### Aim of the task:
Reproduce word for word the lines of the listing below, starting at the line that contains "Stringer said. But" and stopping after the line that contains "significant but he".

(Saved data entries)
++++++++++

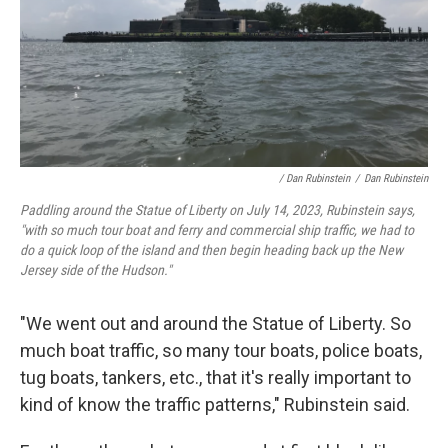
/ Dan Rubinstein
/
Dan Rubinstein
Paddling around the Statue of Liberty on July 14, 2023, Rubinstein says,
"with so much tour boat and ferry and commercial ship traffic, we had to
do a quick loop of the island and then begin heading back up the New
Jersey side of the Hudson."
"We went out and around the Statue of Liberty. So
much boat traffic, so many tour boats, police boats,
tug boats, tankers, etc., that it's really important to
kind of know the traffic patterns," Rubinstein said.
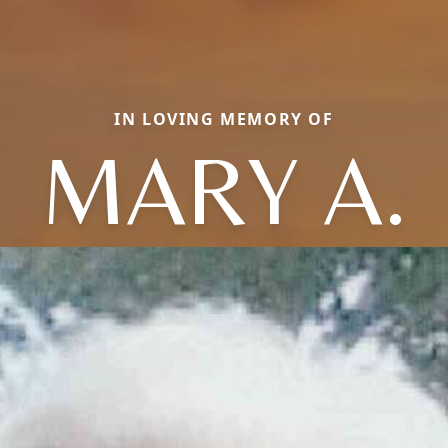
IN LOVING MEMORY OF
MARY A.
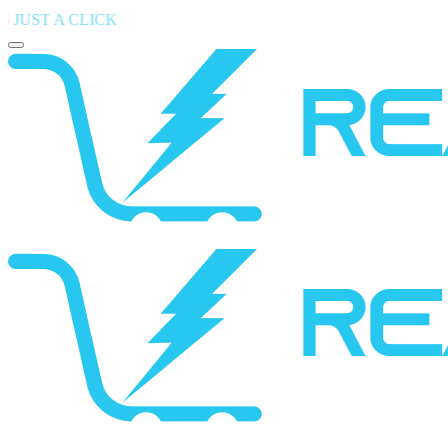
 CLICK
― Find Your Perfect Device , Shop the Latest Mobiles 
Toggle mobile menu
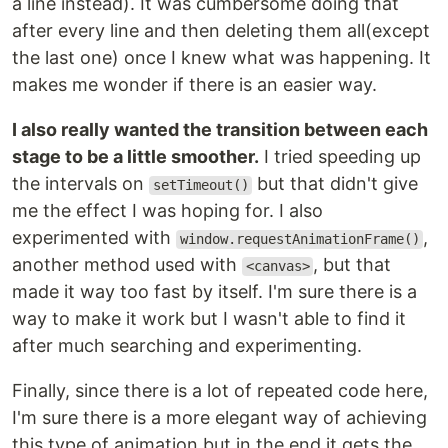
a line instead). It was cumbersome doing that
after every line and then deleting them all(except
the last one) once I knew what was happening. It
makes me wonder if there is an easier way.
I also really wanted the transition between each
stage to be a little smoother.
I tried speeding up
the intervals on
but that didn't give
setTimeout()
me the effect I was hoping for. I also
experimented with
,
window.requestAnimationFrame()
another method used with
, but that
<canvas>
made it way too fast by itself. I'm sure there is a
way to make it work but I wasn't able to find it
after much searching and experimenting.
Finally, since there is a lot of repeated code here,
I'm sure there is a more elegant way of achieving
this type of animation but in the end it gets the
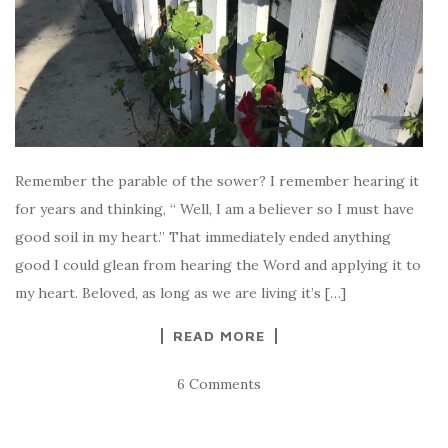
Remember the parable of the sower? I remember hearing it
for years and thinking, “ Well, I am a believer so I must have
good soil in my heart.” That immediately ended anything
good I could glean from hearing the Word and applying it to
my heart. Beloved, as long as we are living it’s […]
READ MORE
6 Comments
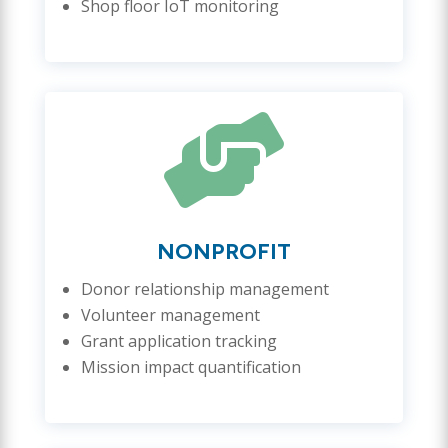
Shop floor IoT monitoring

NONPROFIT
Donor relationship management
Volunteer management
Grant application tracking
Mission impact quantification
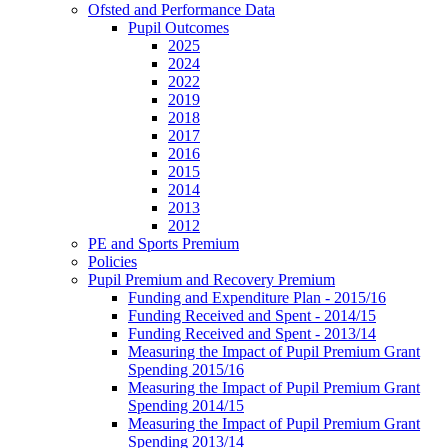
Ofsted and Performance Data
Pupil Outcomes
2025
2024
2022
2019
2018
2017
2016
2015
2014
2013
2012
PE and Sports Premium
Policies
Pupil Premium and Recovery Premium
Funding and Expenditure Plan - 2015/16
Funding Received and Spent - 2014/15
Funding Received and Spent - 2013/14
Measuring the Impact of Pupil Premium Grant
Spending 2015/16
Measuring the Impact of Pupil Premium Grant
Spending 2014/15
Measuring the Impact of Pupil Premium Grant
Spending 2013/14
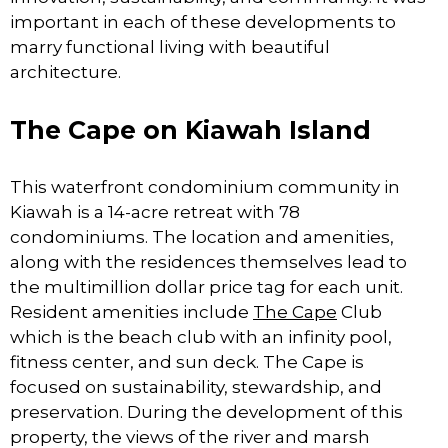
important in each of these developments to
marry functional living with beautiful
architecture.
The Cape on Kiawah Island
This waterfront condominium community in
Kiawah is a 14-acre retreat with 78
condominiums. The location and amenities,
along with the residences themselves lead to
the multimillion dollar price tag for each unit.
Resident amenities include
The Cape
Club
which is the beach club with an infinity pool,
fitness center, and sun deck. The Cape is
focused on sustainability, stewardship, and
preservation. During the development of this
property, the views of the river and marsh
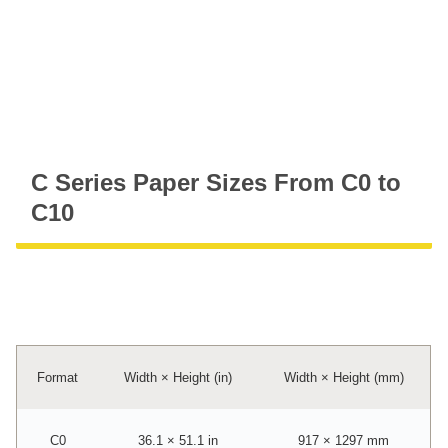
C Series Paper Sizes From C0 to
C10
Format
Width × Height (in)
Width × Height (mm)
C0
36.1 × 51.1 in
917 × 1297 mm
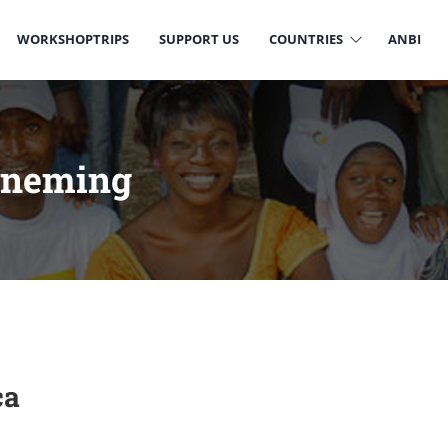
WORKSHOPTRIPS
SUPPORT US
COUNTRIES
ANBI
rneming
ca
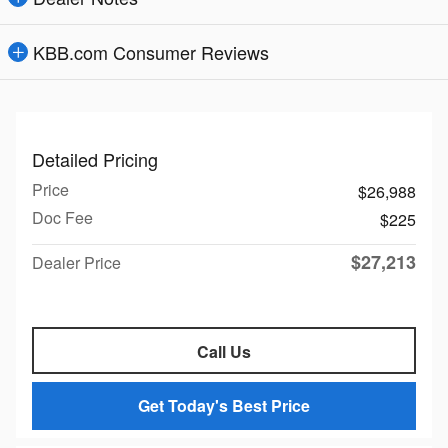
KBB.com Consumer Reviews
Detailed Pricing
Price
$26,988
Doc Fee
$225
$27,213
Dealer Price
Call Us
Get Today's Best Price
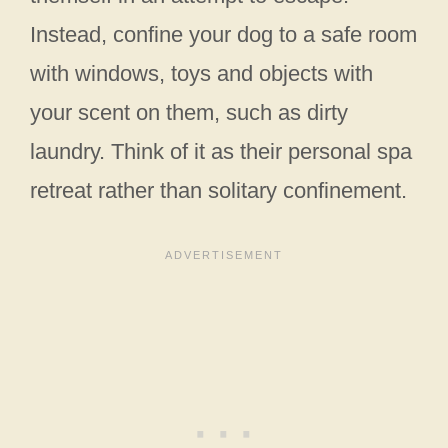
Instead, confine your dog to a safe room
with windows, toys and objects with
your scent on them, such as dirty
laundry. Think of it as their personal spa
retreat rather than solitary confinement.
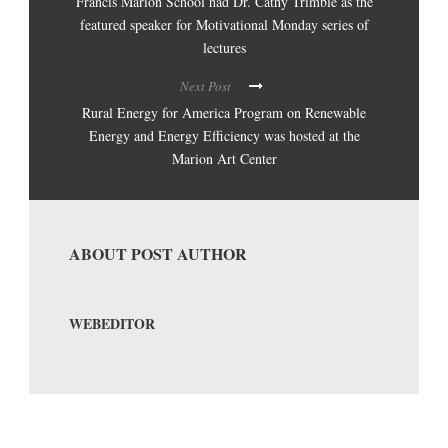
Francis Marion School had Dr. Cathy Trimble as the
featured speaker for Motivational Monday series of
lectures
Next Post
Rural Energy for America Program on Renewable
Energy and Energy Efficiency was hosted at the
Marion Art Center
ABOUT POST AUTHOR
WEBEDITOR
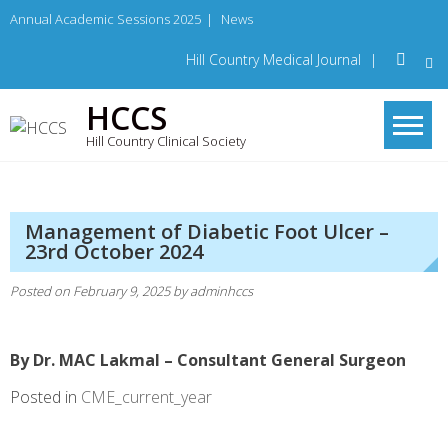
Skip
Annual Academic Sessions 2025
|
News
to
content
Hill Country Medical Journal
|
HCCS
Hill Country Clinical Society
Management of Diabetic Foot Ulcer –
23rd October 2024
Posted on
February 9, 2025
by
adminhccs
By Dr. MAC Lakmal – Consultant General Surgeon
Posted in
CME_current_year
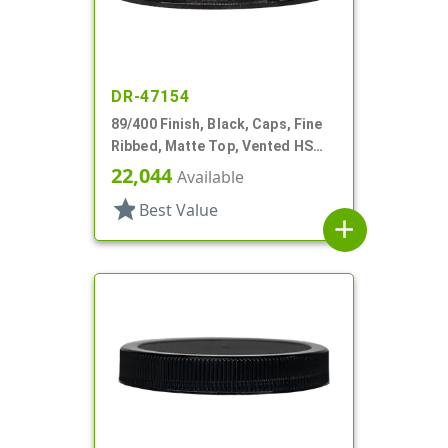
DR-47154
89/400 Finish, Black, Caps, Fine
Ribbed, Matte Top, Vented HS
Lnr
22,044
Available
star
Best Value
add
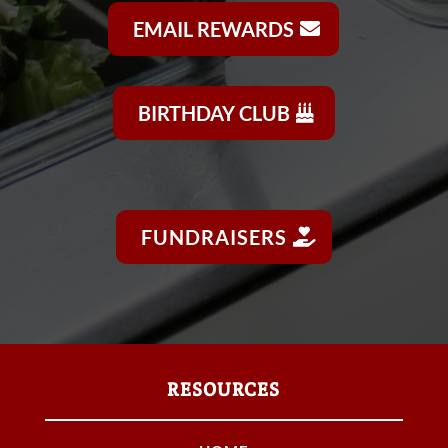
EMAIL REWARDS
BIRTHDAY CLUB
FUNDRAISERS
RESOURCES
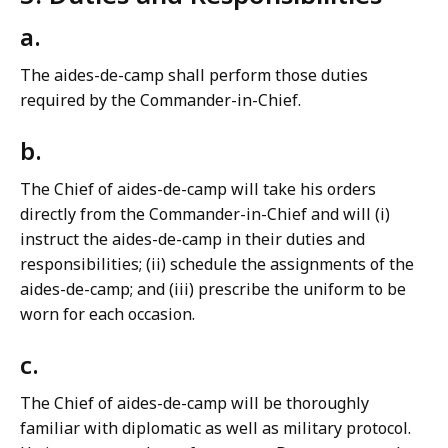
a.
The aides-de-camp shall perform those duties
required by the Commander-in-Chief.
b.
The Chief of aides-de-camp will take his orders
directly from the Commander-in-Chief and will (i)
instruct the aides-de-camp in their duties and
responsibilities; (ii) schedule the assignments of the
aides-de-camp; and (iii) prescribe the uniform to be
worn for each occasion.
c.
The Chief of aides-de-camp will be thoroughly
familiar with diplomatic as well as military protocol.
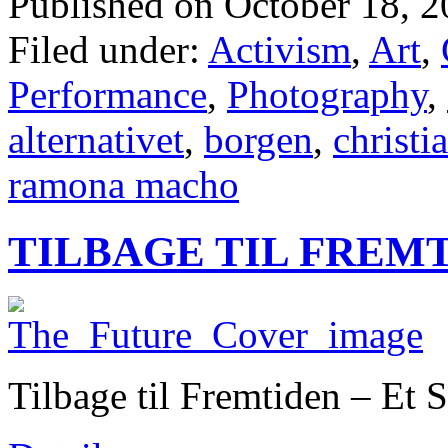
Published on October 18, 2
Filed under:
Activism
,
Art
,
Performance
,
Photography
,
alternativet
,
borgen
,
christi
ramona macho
TILBAGE TIL FREM
Tilbage til Fremtiden – Et 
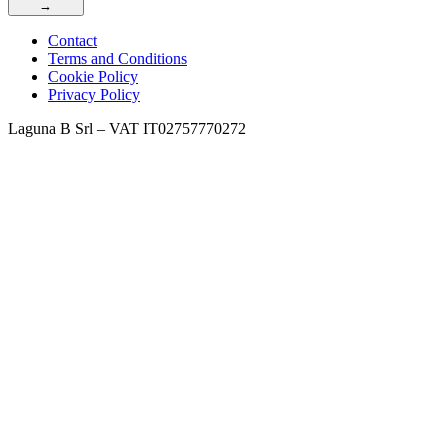
→
Contact
Terms and Conditions
Cookie Policy
Privacy Policy
Laguna B Srl – VAT IT02757770272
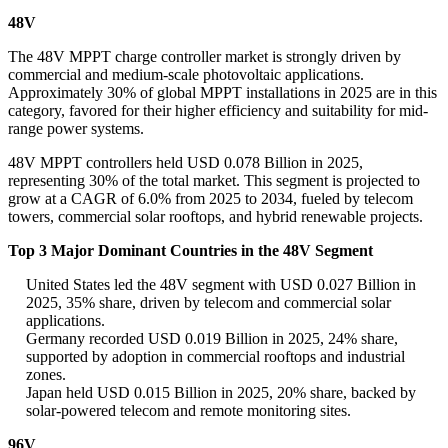
48V
The 48V MPPT charge controller market is strongly driven by
commercial and medium-scale photovoltaic applications.
Approximately 30% of global MPPT installations in 2025 are in this
category, favored for their higher efficiency and suitability for mid-
range power systems.
48V MPPT controllers held USD 0.078 Billion in 2025,
representing 30% of the total market. This segment is projected to
grow at a CAGR of 6.0% from 2025 to 2034, fueled by telecom
towers, commercial solar rooftops, and hybrid renewable projects.
Top 3 Major Dominant Countries in the 48V Segment
United States led the 48V segment with USD 0.027 Billion in
2025, 35% share, driven by telecom and commercial solar
applications.
Germany recorded USD 0.019 Billion in 2025, 24% share,
supported by adoption in commercial rooftops and industrial
zones.
Japan held USD 0.015 Billion in 2025, 20% share, backed by
solar-powered telecom and remote monitoring sites.
96V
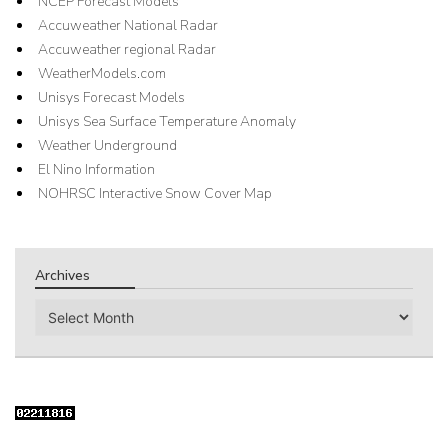
NCEP Forecast Models
Accuweather National Radar
Accuweather regional Radar
WeatherModels.com
Unisys Forecast Models
Unisys Sea Surface Temperature Anomaly
Weather Underground
El Nino Information
NOHRSC Interactive Snow Cover Map
Archives
Archives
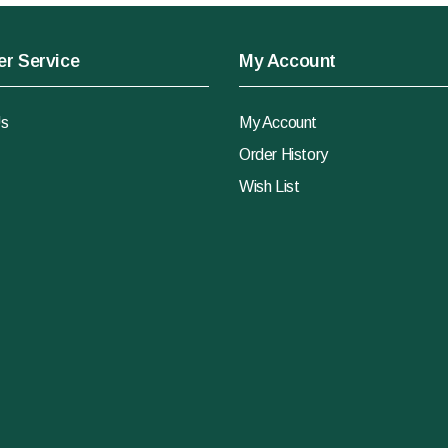
r Service
My Account
Us
My Account
Order History
Wish List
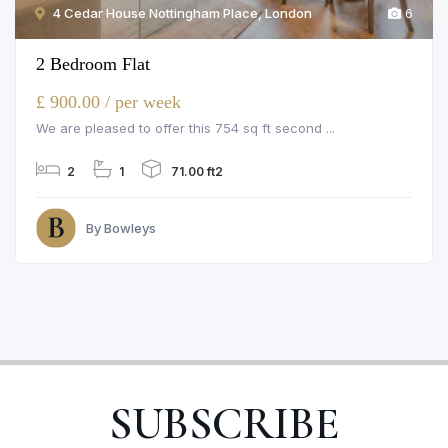
4 Cedar House Nottingham Place, London
6
2 Bedroom Flat
£ 900.00 / per week
We are pleased to offer this 754 sq ft second ...
2
1
71.00 ft2
By Bowleys
SUBSCRIBE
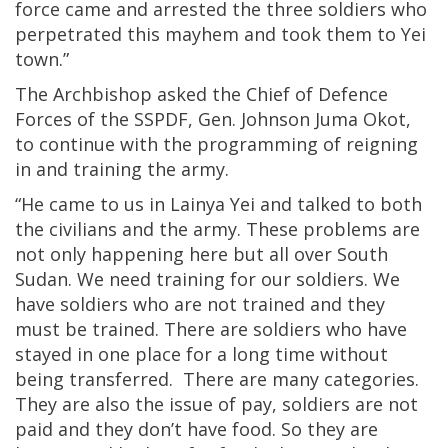
force came and arrested the three soldiers who
perpetrated this mayhem and took them to Yei
town.”
The Archbishop asked the Chief of Defence
Forces of the SSPDF, Gen. Johnson Juma Okot,
to continue with the programming of reigning
in and training the army.
“He came to us in Lainya Yei and talked to both
the civilians and the army. These problems are
not only happening here but all over South
Sudan. We need training for our soldiers. We
have soldiers who are not trained and they
must be trained. There are soldiers who have
stayed in one place for a long time without
being transferred. There are many categories.
They are also the issue of pay, soldiers are not
paid and they don’t have food. So they are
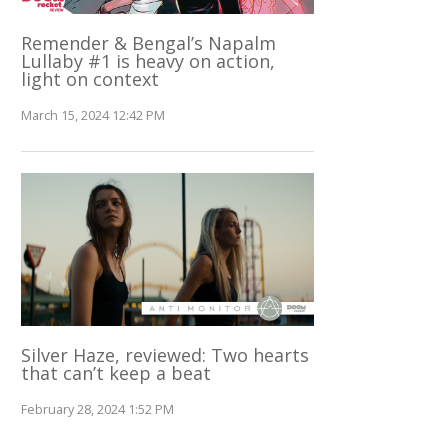
Remender & Bengal’s Napalm
Lullaby #1 is heavy on action,
light on context
March 15, 2024 12:42 PM
Silver Haze, reviewed: Two hearts
that can’t keep a beat
February 28, 2024 1:52 PM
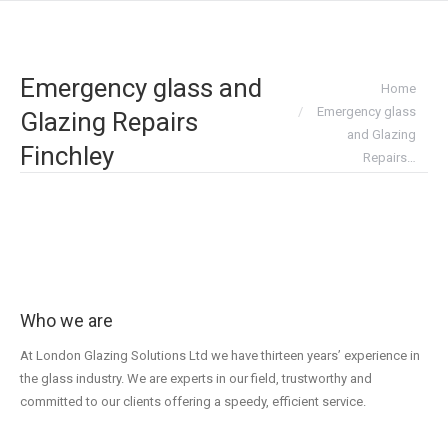
Emergency glass and
You are here:
Home
Emergency glass
Glazing Repairs
and Glazing
Finchley
Repairs…
Who we are
At London Glazing Solutions Ltd we have thirteen years’ experience in
the glass industry. We are experts in our field, trustworthy and
committed to our clients offering a speedy, efficient service.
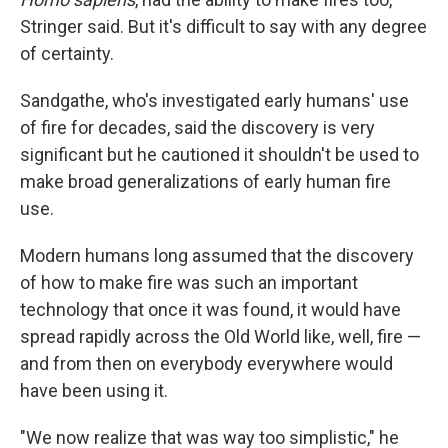
Stringer said. But it's difficult to say with any degree
of certainty.
Sandgathe, who's investigated early humans' use
of fire for decades, said the discovery is very
significant but he cautioned it shouldn't be used to
make broad generalizations of early human fire
use.
Modern humans long assumed that the discovery
of how to make fire was such an important
technology that once it was found, it would have
spread rapidly across the Old World like, well, fire —
and from then on everybody everywhere would
have been using it.
"We now realize that was way too simplistic," he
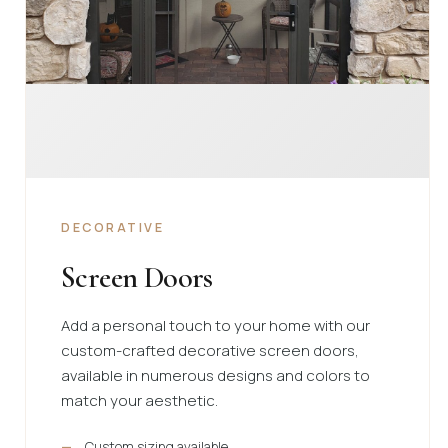
DECORATIVE
Screen Doors
Add a personal touch to your home with our
custom-crafted decorative screen doors,
available in numerous designs and colors to
match your aesthetic.
Custom sizing available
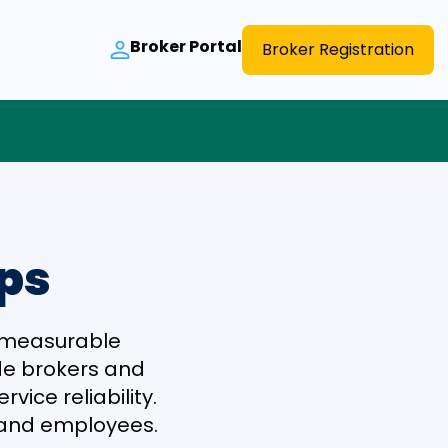
Broker Portal
Broker Registration
ips
r measurable
ide brokers and
vice reliability.
s and employees.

++++++++++

### Output for this task:
Stringer said. But it's difficult to say with any degree
of certainty.
Sandgathe, who's investigated early humans' use
of fire for decades, said the discovery is very
significant but he cautioned it shouldn't be used to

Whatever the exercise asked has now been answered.